The following review originally was written for The Parallax Review, a film review site of which I was the co-founder and managing editor. I have decided to collect the writings I did for The Parallax Review and preserve them here. I will be posting a few of these older pieces every week. My review of Before and After was for the “On Cable” section of The Parallax Review.
by Matt Wedge, Managing Editor
Now Playing on Starz Cinema, Encore Mystery
How well do you know your child? If they did something awful, how far would you go to protect them, not only from outside forces, but from themselves? These are the intriguing questions that the gripping first act of Before and After sets up. Unfortunately, with a muddled second act, the film loses sight of these questions and quickly sinks into overwrought territory that’s marred by maudlin speeches and silly handwringing.
Ben (Liam Neeson) and Carolyn (Meryl Streep) are the perfect couple, living a perfect life in an idyllic New England small town. One evening, their perfect existence is disrupted by a visit from the local sheriff (Daniel von Bargen), looking for their son, Jacob (Edward Furlong). It seems that a teenaged girl has been murdered, and Jacob was the last person seen with her. When Jacob turns out to be missing, the sheriff immediately becomes suspicious and tries to search Jacob’s car and room. Ben, not being an idiot, refuses to allow him without a search warrant. Carolyn, being a little more naïve, worries that something has also happened to her son, despite his car being present in the garage. When the sheriff leaves, Ben quickly checks the car to find bloody rags and gloves and a jack covered in blood. After giving the matter some thought, he burns the gloves and rags, cleans and disposes of the jack and starts charting a way to lie his son out of prison.

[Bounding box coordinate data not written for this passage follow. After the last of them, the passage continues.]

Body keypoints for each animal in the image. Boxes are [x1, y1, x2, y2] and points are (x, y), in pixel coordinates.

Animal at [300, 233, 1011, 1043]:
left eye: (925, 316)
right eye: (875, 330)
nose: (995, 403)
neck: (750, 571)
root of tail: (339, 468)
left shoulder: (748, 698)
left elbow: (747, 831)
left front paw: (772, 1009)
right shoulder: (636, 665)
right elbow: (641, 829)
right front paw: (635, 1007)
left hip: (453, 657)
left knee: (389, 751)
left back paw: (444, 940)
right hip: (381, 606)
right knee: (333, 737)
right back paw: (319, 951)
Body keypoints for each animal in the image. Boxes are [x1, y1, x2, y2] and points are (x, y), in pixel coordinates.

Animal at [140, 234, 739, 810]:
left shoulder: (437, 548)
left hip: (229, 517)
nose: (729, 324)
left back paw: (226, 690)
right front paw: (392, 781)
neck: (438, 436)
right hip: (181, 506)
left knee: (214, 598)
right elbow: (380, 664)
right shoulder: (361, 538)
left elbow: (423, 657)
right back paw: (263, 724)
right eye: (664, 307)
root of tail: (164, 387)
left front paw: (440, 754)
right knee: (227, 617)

These early scenes are tremendously suspenseful, with Neeson doing some great work as a father who is willing to do anything he can to protect his son. After several weeks on the run, Jacob is finally caught and brought back to stand trial. But once the focus leaves Ben and his attempts to write a narrative that is best for his family and moves to Carolyn and her moral qualms about the way Ben is handing the situation, the film starts to lose traction. By the time Jacob comes out with the truth of what happened, the film had lost its sense of place and devolved into a weepy, kitchen-sink melodrama that is more concerned with the family arguing amongst themselves about the right thing to do. Meanwhile, the residents in their town turn against them in such clichéd ways as throwing rocks through their windows and making menacing phone calls.

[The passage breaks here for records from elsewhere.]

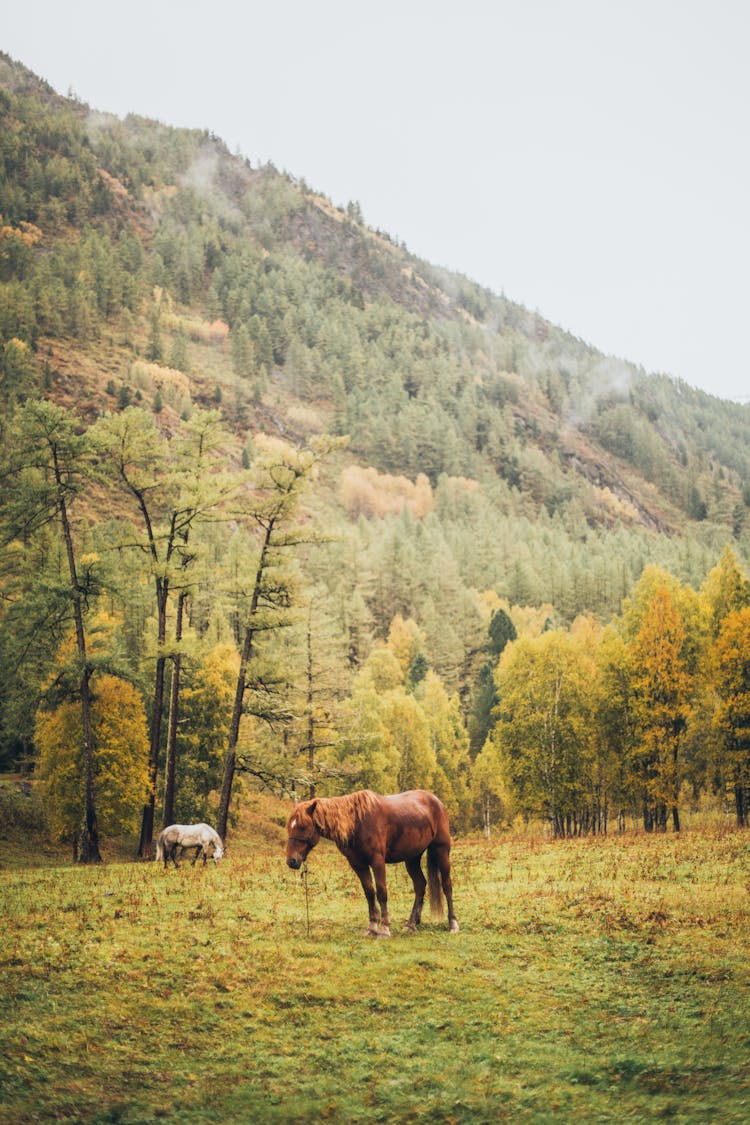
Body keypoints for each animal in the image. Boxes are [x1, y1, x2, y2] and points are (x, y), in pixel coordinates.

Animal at [284, 787, 458, 936]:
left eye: (303, 826)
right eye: (289, 827)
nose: (291, 861)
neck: (357, 823)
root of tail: (436, 801)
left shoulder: (377, 861)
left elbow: (381, 892)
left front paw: (385, 929)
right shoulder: (358, 865)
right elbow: (369, 893)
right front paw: (372, 928)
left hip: (441, 851)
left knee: (447, 885)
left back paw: (452, 924)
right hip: (412, 858)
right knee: (420, 885)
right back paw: (411, 924)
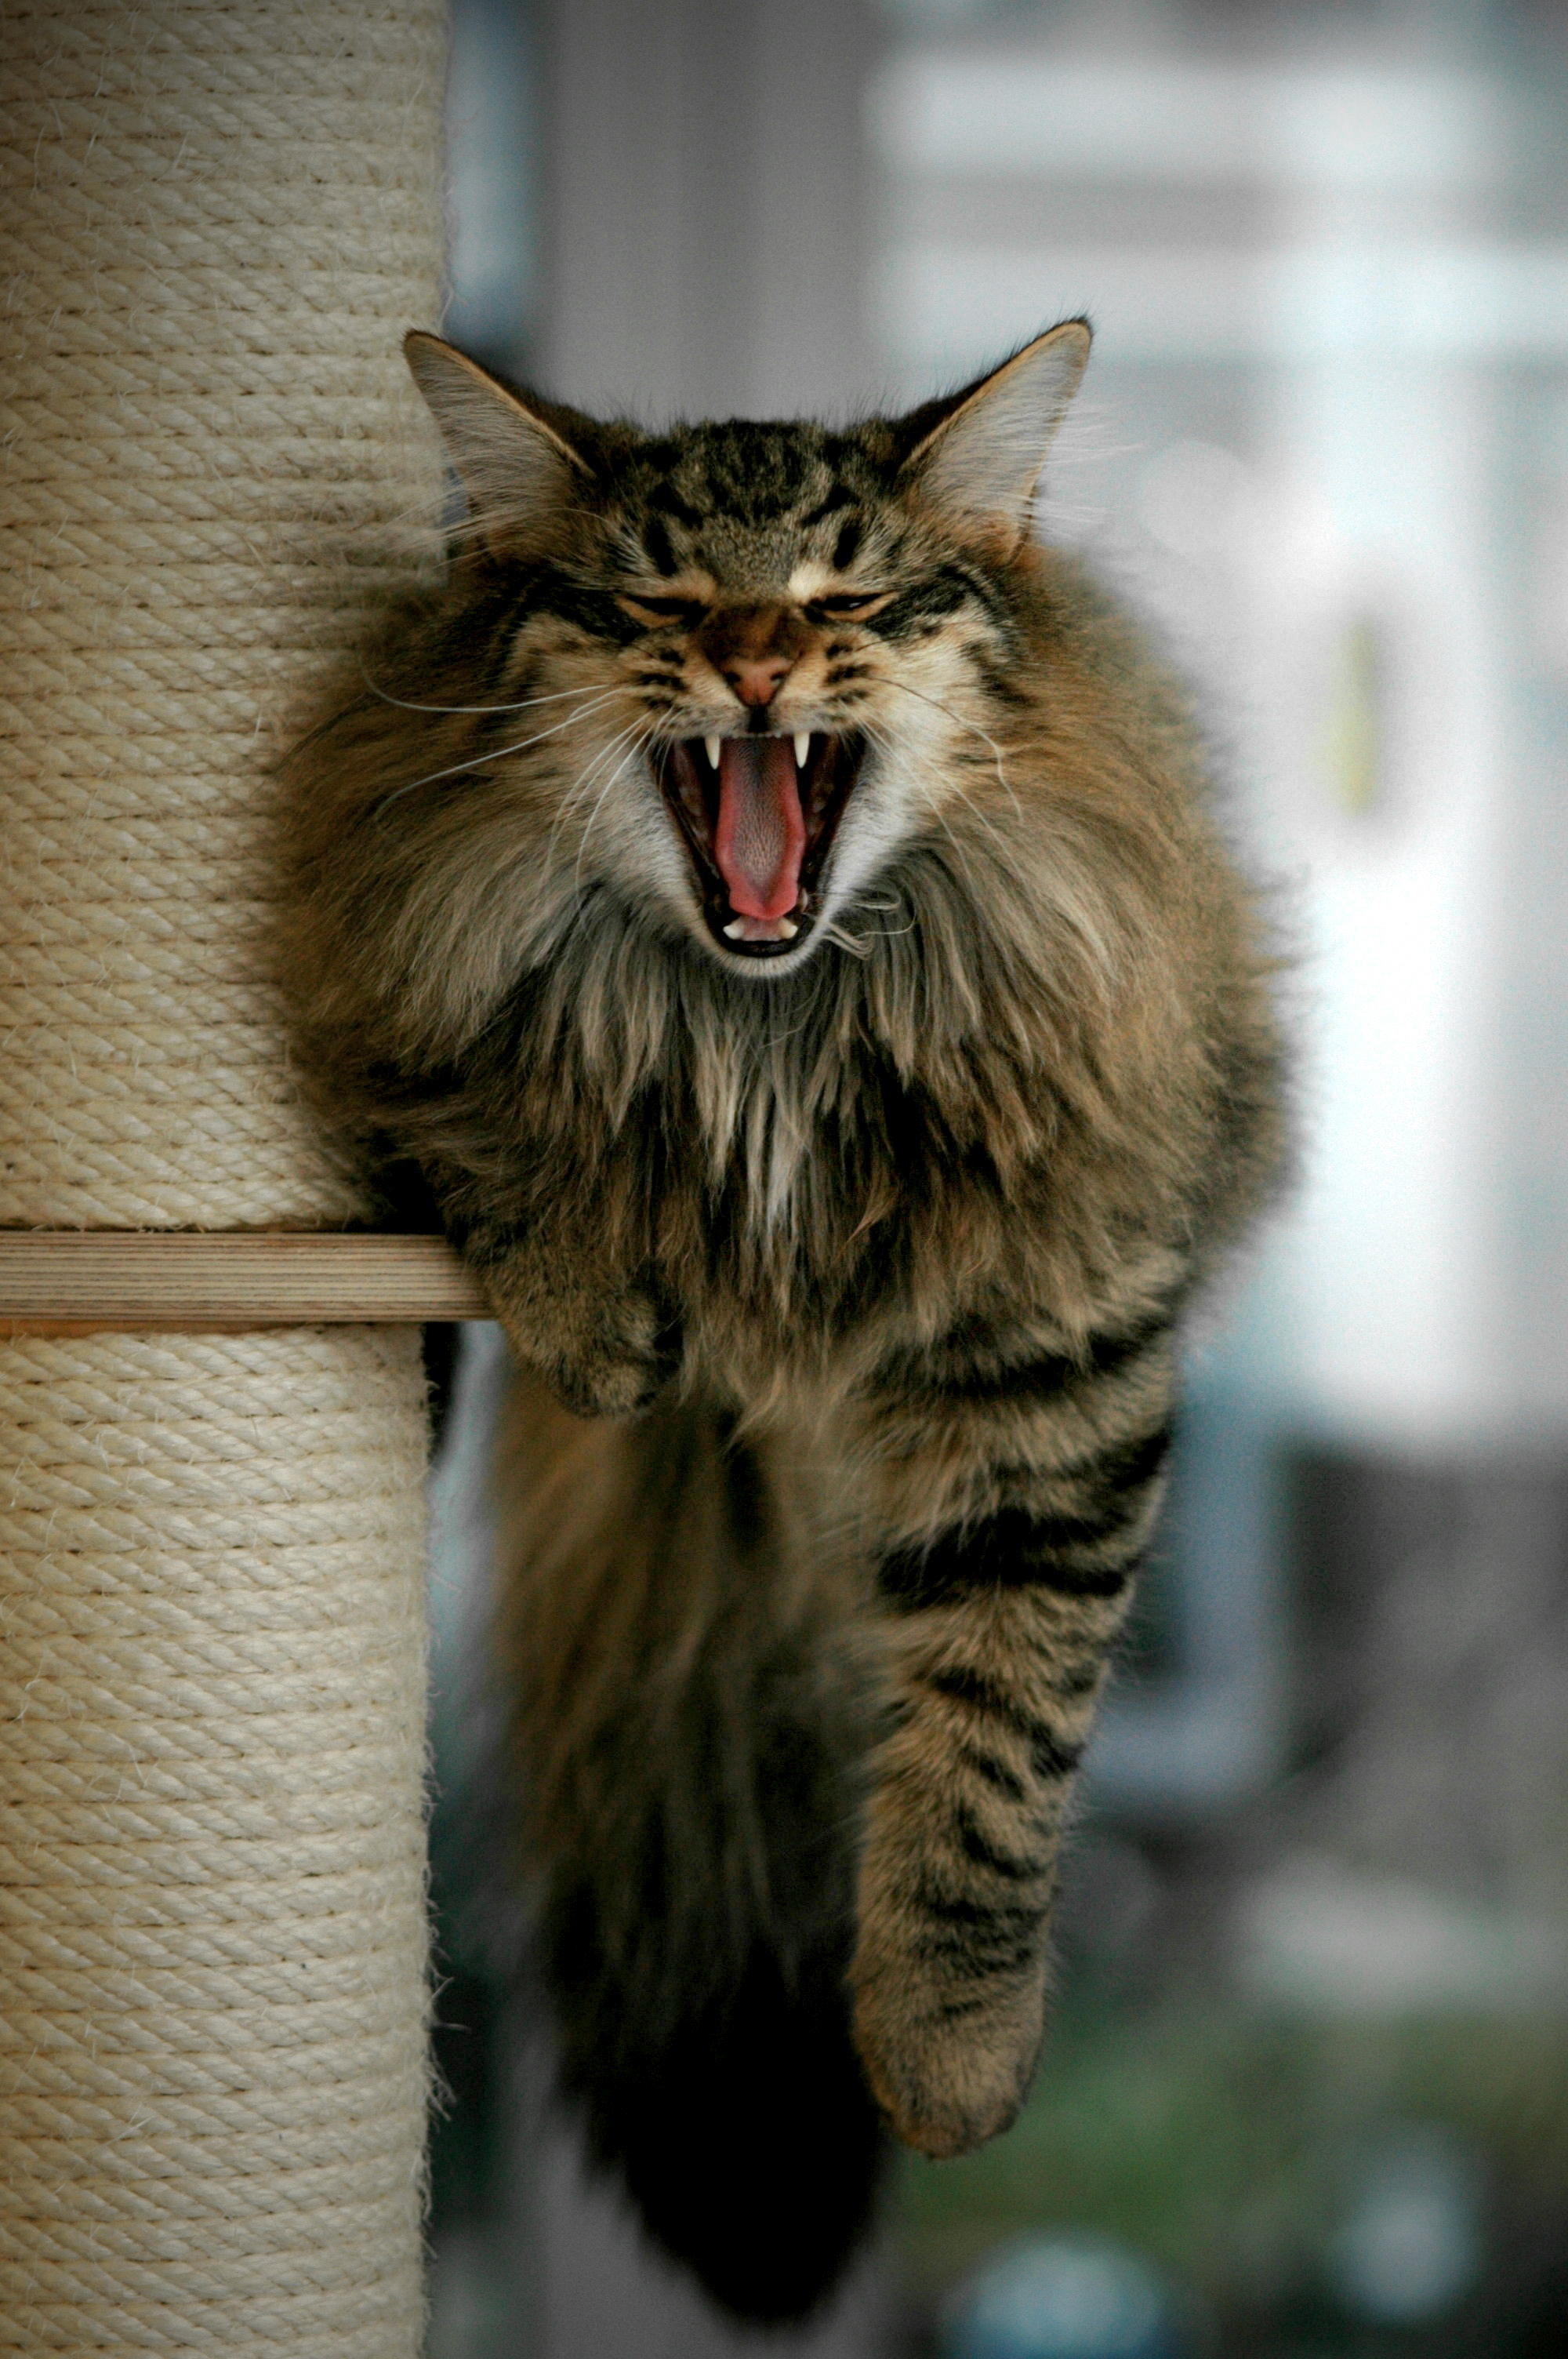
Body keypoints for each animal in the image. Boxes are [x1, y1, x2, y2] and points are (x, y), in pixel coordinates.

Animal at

I absolutely hate to see a film squander such promise. I didn’t expect much when I sat down to watch the film and found myself riveted by the sticky moral questions and Neeson’s hard-charging performance. But the film unspools with such a confused sense of what it is, I was unable to ignore the flaws of the story and the character of Carolyn.
Carolyn is supposed to represent the idealist to Ben’s pragmatist. But she simply comes off as incredibly stupid. Not only does she seem to not understand the first thing about the legal system, but she comes across as so whiney and passive, it’s hard to believe her character is a doctor. I can imagine her complaining that it’s so unfair for a patient to have cancer that she’s just not going to treat them as a protest to a system in which good people are allowed to become sick. When she finally does grow a backbone and become proactive, she does something so stupid, I wanted to step into the movie and shake her until she started acting like a recognizable human being.
It’s commendable that director Barbet Schroeder is just as interested in exploring the impact of the murder on the family of the accused as he is in crafting a courtroom thriller in the vein of Presumed Innocent. But he quickly loses focus on the thriller aspects of the story that speak toward the initial questions the film asks. It feels like he had to make a choice between the two styles of film and did the worst thing a director can do: he made no choice.
Still, the stellar first act and a great cast make the film almost worth watching. If not for some frustrating character choices and a wholly unsatisfying ending, the movie might have been very good. As it is, it’s merely a good showcase for Neeson’s talents in service of a misguided story.